Prominent Muslim leaders have rushed to denounce the attacks, even as they worry Muslims may be unfairly stigmatized.
"This is the moment, and we support our president and our government and the minister of the interior to really go and fight Islamism, to really go and look for them in their cellars, on their websites, where they hide,” said Paris-area Imam Hassen Chalghoumi during a ceremony commemorating Paty.
Secularism at stake
Members of France’s far right and several center-right leaders say the government has not gone far enough.
"Since terrorism is an act of war, it needs wartime legislation” against radical Islam, said far-right National Rally party leader Marine Le Pen, demanding broader changes, including further curbs on immigration.
Macron’s centrist government plans to unveil so-called anti-separatism legislation in early December, which is expected to largely focus on radical Islam.
“Laicité is the cement of a united France,” Macron said, announcing the bill last month.
But others suggest laicité — or at least the official interpretation of it — is part of the problem.

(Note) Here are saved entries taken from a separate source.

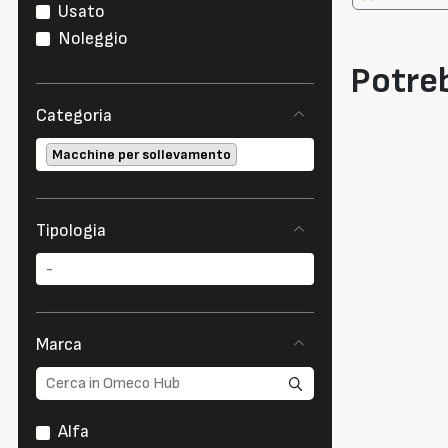
Usato
Noleggio
Potreb
Categoria
Macchine per sollevamento
Tipologia
Marca
Alfa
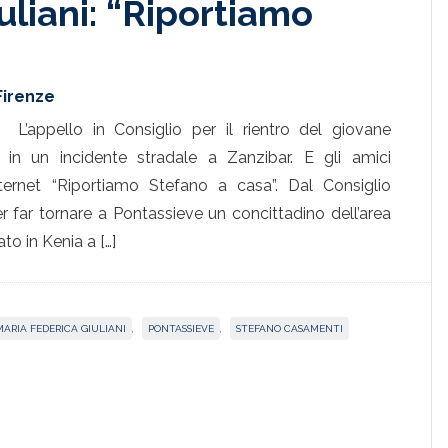
uliani: “Riportiamo
Firenze
L’appello in Consiglio per il rientro del giovane
 in un incidente stradale a Zanzibar. E gli amici
ernet “Riportiamo Stefano a casa”. Dal Consiglio
r far tornare a Pontassieve un concittadino dell’area
o in Kenia a […]
MARIA FEDERICA GIULIANI
,
PONTASSIEVE
,
STEFANO CASAMENTI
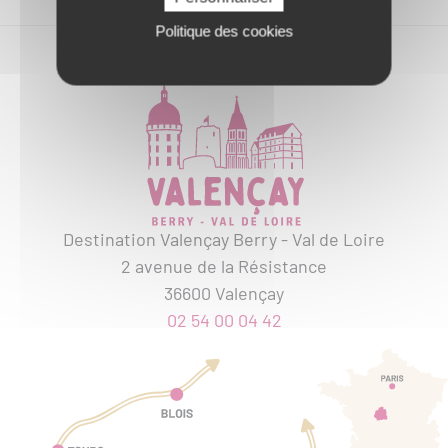
Politique des cookies
Destination Valençay Berry - Val de Loire
2 avenue de la Résistance
36600 Valençay
02 54 00 04 42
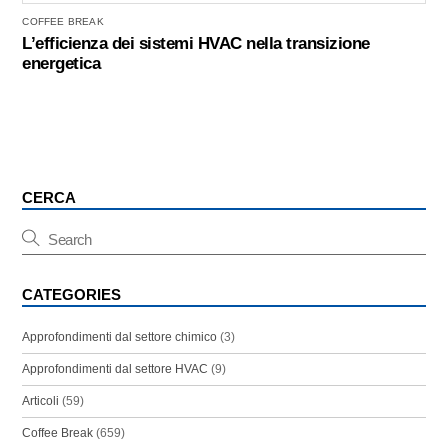
COFFEE BREAK
L’efficienza dei sistemi HVAC nella transizione
energetica
CERCA
CATEGORIES
Approfondimenti dal settore chimico
(3)
Approfondimenti dal settore HVAC
(9)
Articoli
(59)
Coffee Break
(659)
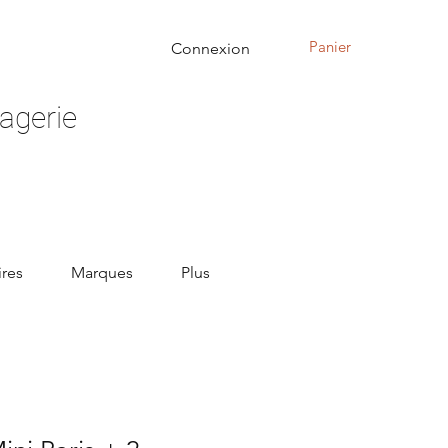
Panier
Connexion
agerie
res
Marques
Plus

From banning Muslim burkinis on beaches to religious symbols in schools, it is feeding divisions, they warn, and paradoxically risks pushing some conservative Muslims to extremism.
Khosrokhavar describes conducting multiple interviews with middle-class French Muslim men, many of whom said they were not particularly religious.
“The majority are deeply alienated, because they are targeted by this laicité, which becomes a symbol of neocolonial rule and a denial of their dignity,” he said.
Teachers on the line
Paty’s death also has shaken the country’s educational establishment. In rallies and commemorations, teachers have turned out en masse, brandishing banners defending free expression. In interviews, they describe tensions teaching laicité to an increasingly diverse student body, especially those of Muslim origin.
“There is a penetration of a religiosity that increasingly structures students and feeds a radical vision,” Iannis Roder, a history teacher in the heavily immigrant Seine-Saint-Denis region outside Paris, told French radio. “It manifests itself in really basic things, like some students refusing to listen to music during Ramadan.”
Another Seine-Saint-Denis high school teacher told VOA that teaching tolerance takes time.
“Tackling free expression by showing images of the Prophet [Muhammad] — you have to weigh the consequences,” said the teacher, who declined to be identified as she had not received authorization from her school to speak to the media.
Instead, she opts for a less confrontational approach, taking her mostly Muslim students on school outings to Holocaust memorials and other sites — and drawing links with their own backgrounds. Slowly, she said, the lessons sink in.
“The old students return to coach the youngsters,” she said. “It makes a really big difference.”